══ Data to examine ══
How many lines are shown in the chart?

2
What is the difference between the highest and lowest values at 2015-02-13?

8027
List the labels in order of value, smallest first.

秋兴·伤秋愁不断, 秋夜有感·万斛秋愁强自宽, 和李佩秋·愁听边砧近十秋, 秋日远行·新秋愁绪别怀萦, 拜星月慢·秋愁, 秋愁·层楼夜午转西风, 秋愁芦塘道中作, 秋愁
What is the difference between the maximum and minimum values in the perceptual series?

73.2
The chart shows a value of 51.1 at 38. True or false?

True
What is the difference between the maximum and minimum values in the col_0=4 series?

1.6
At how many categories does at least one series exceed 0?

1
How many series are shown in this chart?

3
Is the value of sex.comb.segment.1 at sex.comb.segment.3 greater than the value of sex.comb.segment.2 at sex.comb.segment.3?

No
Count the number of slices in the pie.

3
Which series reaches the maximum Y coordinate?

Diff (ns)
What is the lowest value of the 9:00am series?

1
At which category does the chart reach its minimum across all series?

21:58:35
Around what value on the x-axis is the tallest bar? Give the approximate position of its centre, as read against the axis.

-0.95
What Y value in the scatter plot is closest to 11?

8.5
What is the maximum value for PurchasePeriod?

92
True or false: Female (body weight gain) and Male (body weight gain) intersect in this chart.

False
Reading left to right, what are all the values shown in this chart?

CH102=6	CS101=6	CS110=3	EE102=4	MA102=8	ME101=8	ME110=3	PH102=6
═══
Task objective —
Reproduce all entries above, substituting "trace" for each occurrence of "series" and leaving every other character unchanged.

Exercise response —
How many lines are shown in the chart?

2
What is the difference between the highest and lowest values at 2015-02-13?

8027
List the labels in order of value, smallest first.

秋兴·伤秋愁不断, 秋夜有感·万斛秋愁强自宽, 和李佩秋·愁听边砧近十秋, 秋日远行·新秋愁绪别怀萦, 拜星月慢·秋愁, 秋愁·层楼夜午转西风, 秋愁芦塘道中作, 秋愁
What is the difference between the maximum and minimum values in the perceptual trace?

73.2
The chart shows a value of 51.1 at 38. True or false?

True
What is the difference between the maximum and minimum values in the col_0=4 trace?

1.6
At how many categories does at least one trace exceed 0?

1
How many trace are shown in this chart?

3
Is the value of sex.comb.segment.1 at sex.comb.segment.3 greater than the value of sex.comb.segment.2 at sex.comb.segment.3?

No
Count the number of slices in the pie.

3
Which trace reaches the maximum Y coordinate?

Diff (ns)
What is the lowest value of the 9:00am trace?

1
At which category does the chart reach its minimum across all trace?

21:58:35
Around what value on the x-axis is the tallest bar? Give the approximate position of its centre, as read against the axis.

-0.95
What Y value in the scatter plot is closest to 11?

8.5
What is the maximum value for PurchasePeriod?

92
True or false: Female (body weight gain) and Male (body weight gain) intersect in this chart.

False
Reading left to right, what are all the values shown in this chart?

CH102=6	CS101=6	CS110=3	EE102=4	MA102=8	ME101=8	ME110=3	PH102=6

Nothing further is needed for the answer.